Araştırmacı William Hale ise Özal'ın askeri yönetimle olan ilişkisine dikkat çekti. Hale, "Çünkü askeri darbeden sonraki dönemde siyaset arenasına geldi. Daha önceki partilerin çözülmesi boşluk yaratmıştı. Onun deneyimlerine sahip başka bir lider yoktu. Generallerden bir tanesi de bunu itiraf etmişti. 1982 yılında Ulus hükümetinden istifa ederek askerle arasına mesafe koydu. 1983 yılında kamuoyuna generallerin şamar oğlanı olmadığını göstermiş oldu." diye konuştu.
"CUMHURBAŞKANI OLARAK TURGUT ÖZAL HÜKÜMETİ KONTROL ETMEYE ÇALIŞMADI"

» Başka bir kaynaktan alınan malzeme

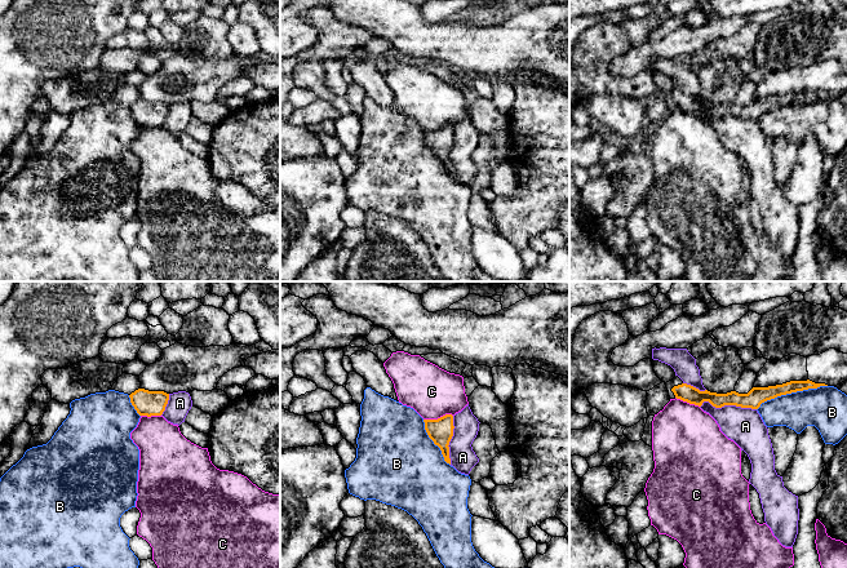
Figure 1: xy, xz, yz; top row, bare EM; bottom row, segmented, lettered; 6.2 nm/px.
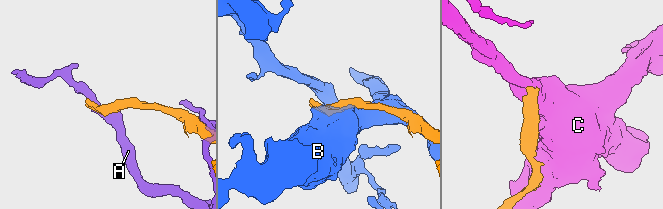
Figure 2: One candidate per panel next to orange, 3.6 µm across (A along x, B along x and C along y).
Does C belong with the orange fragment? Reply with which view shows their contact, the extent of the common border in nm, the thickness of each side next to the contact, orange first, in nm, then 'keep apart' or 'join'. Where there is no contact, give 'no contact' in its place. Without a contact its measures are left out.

Özal'ın cumhurbaşkanlığı dönemiyle ilgili anekdotlarını paylaşan Hale, şunları kaydetti :"Cumhurbaşkanı olarak Turgut Özal hükümeti kontrol etmeye çalışmadı. Daha önceki liderler bunu yapmaya çalışmıştı. En azından anayasal olarak cumhurbaşkanına verilen yetkileri tanıdı. Bazı temel siyasi sorunlar üzerinde çalıştı. Özellikle Kürt sorunu ve Türkiye'nin ulusal kimliğinin yeninden tanımlanması. Etnik ve kültürel farklılıkları ve çeşitlilikleri ulusal benlik altında yeninden tanımlamaktı."
"ALİCENAP, HOŞGÖRÜLÜ, KABULLENİR, NEZAKETLİ BİR LİDER OLMAK KOLAY DEĞİLDİR"

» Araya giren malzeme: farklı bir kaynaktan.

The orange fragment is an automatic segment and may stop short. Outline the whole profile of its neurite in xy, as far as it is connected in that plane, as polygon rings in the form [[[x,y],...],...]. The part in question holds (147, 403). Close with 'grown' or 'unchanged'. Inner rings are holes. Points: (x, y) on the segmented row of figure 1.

Turgut Özal Üniversitesi Mütevelli Heyeti Başkanı Sacit Adalı ise her insanın sıfatlarıyla anıldığını dile getirdi. 'Karizmatik lider, öncü, reformcu lider' diye sıfatları sıralayan Adalı, Özal ile anısını anlattı. Adalı, Özal'ın 1988'de Fransızca bir kitap yayımladığını hatırlattı. Kitabın bir öğretim üyesi tarafından merak edilip okunduğunu ve büyük bir tepkiyle karşılandığını ifade eden Adalı, şöyle konuştu: "O kitapta Turgut Özal Türk milletinin, devletinin teşrifatçılığının, musikisinin, yemek kültürünün, bütün yaşayış tarzının Bizans'tan gelme olduğunu iddia ediyordu. İslamiyet bile önce Hristiyanlığın, arkasından Yahudiliğin devamı olduğunu söylüyordu. Bu kitabı okuyan öğretim üyesi çok sert bir yazı kaleme aldı. 3-4 sayfalık bir makale yazdı ve bir dergide yayınlandı. 1989'da mahalli idare seçimleri oldu. Sonradan öğreniyorum, bu yazı sebebiyle Turgut Özal'ın partisi ve o partinin belediye seçimlerindeki adayları büyük oy düşüşü oldu. O seçimde parti kaybetti. Aradan yıllar geçti, Özal 1983'te rahmete gitmeden evvel bir gün önce yemin merasimini yaptırdığı kişiyi, yani o yazıyı yazıp da seçime kaybetmesine sebep olan hocayı Anayasa Mahkemesi üyesi yaptı. Ertesi günü vefat etti. Bu olayı yaşayan kişi bendenizdim. Aradan yıllar geçmiş olmasına rağmen görmemezliğe gelmesi, unutmuş olması mümkün değildi. Kendisine zarar veren bir kişiyi ben böyle bir makama seçen kişiye bir tek isim taktım, 'alicenap bir cumhurbaşkanı' dedim. Pek çok sıfatı var fakat böyle bir sıfata sahip lideri bulmak zordur. Alicenap, hoşgörülü, kabullenir, nezaketli, edepli ve kuşatıcı bir lider olmak kolay değildir."